El texto aprobado introduce obligaciones para que los nacionales de terceros países cooperen activamente con las autoridades migratorias durante su proceso de retorno. Entre las disposiciones más relevantes se encuentra la ampliación de los supuestos de detención administrativa, la cual podrá extenderse hasta por un máximo de 24 meses en determinadas condiciones, así como la posibilidad de establecer centros de retorno en países que no pertenecen a la Unión Europea.
Además de la externalización de los centros de deportación, la normativa contempla sanciones para quienes se nieguen a colaborar con su repatriación. Estas medidas incluyen el retiro de prestaciones sociales, la prohibición de trabajar y la imposición de sanciones penales que pueden derivar en penas de cárcel. Asimismo, se prevé un reconocimiento mutuo reforzado de las decisiones de retorno en toda la región comunitaria.
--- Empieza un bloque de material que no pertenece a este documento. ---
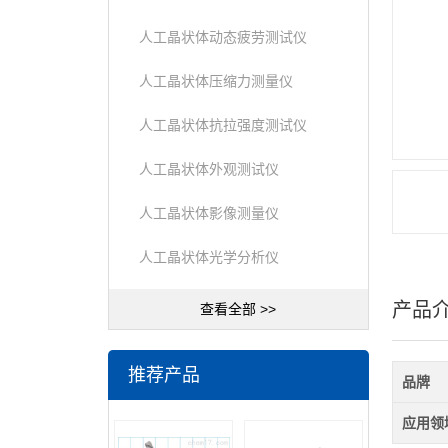
人工晶状体动态疲劳测试仪
人工晶状体压缩力测量仪
人工晶状体抗拉强度测试仪
人工晶状体外观测试仪
人工晶状体影像测量仪
人工晶状体光学分析仪
产品
查看全部 >>
推荐产品
品牌
应用领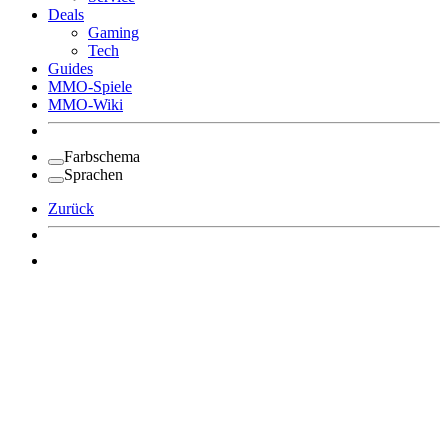
Deals
Gaming
Tech
Guides
MMO-Spiele
MMO-Wiki
Farbschema
Sprachen
Zurück
Angemeldet bleiben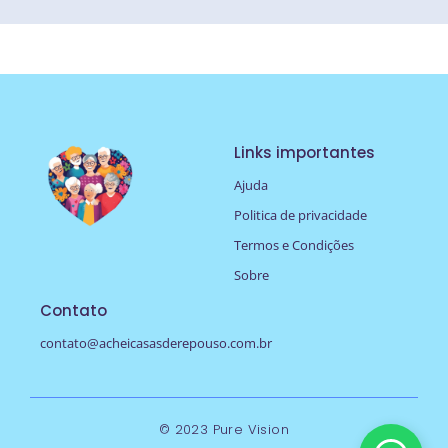
Links importantes
Ajuda
Politica de privacidade
Termos e Condições
Sobre
Contato
contato@acheicasasderepouso.com.br
© 2023 Pure Vision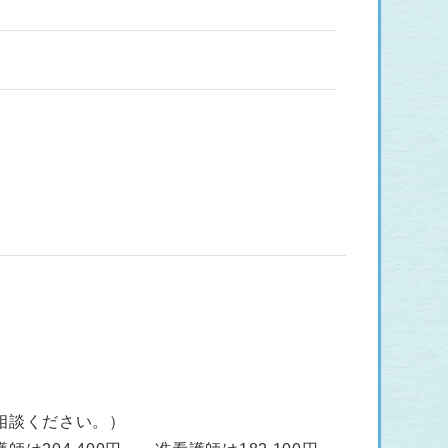
相談ください。）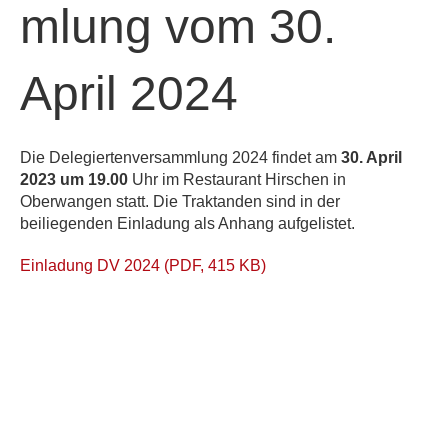
mlung vom 30.
April 2024
Die Delegiertenversammlung 2024 findet am
30. April
2023 um 19.00
Uhr im Restaurant Hirschen in
Oberwangen statt. Die Traktanden sind in der
beiliegenden Einladung als Anhang aufgelistet.
Einladung DV 2024 (PDF, 415 KB)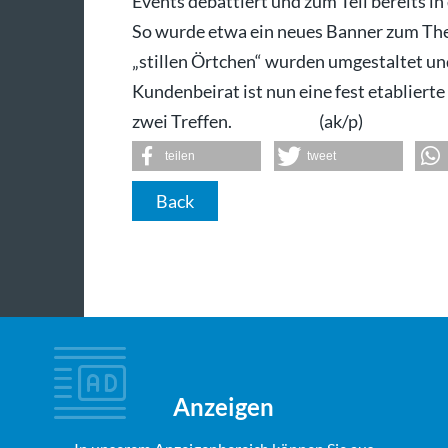
Events debattiert und zum Teil bereits in
So wurde etwa ein neues Banner zum Th
„stillen Örtchen“ wurden umgestaltet un
Kundenbeirat ist nun eine fest etabliert
zwei Treffen. (ak/p)
teilen
tweet
Back
Anzeigen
Tras esta aprobación en la Eurocámara, se iniciará una fase de negociaciones formales entre el Parlamento, la Comisión y el Consejo de la Unión Europea. El objetivo de este trilogue es llegar a un acuerdo sobre el texto final de la ley, la cual busca agilizar los procedimientos de expulsión y reducir los tiempos de estancia para aquellos migrantes sin derecho a permanecer en el territorio europeo.
La implementación de estos cambios marca un giro significativo en la gestión migratoria europea, priorizando la eficacia en los retornos sobre los mecanismos anteriores. La norma deberá ser cerrada definitivamente tras las conversaciones interinstitucionales antes de su entrada en vigor plena.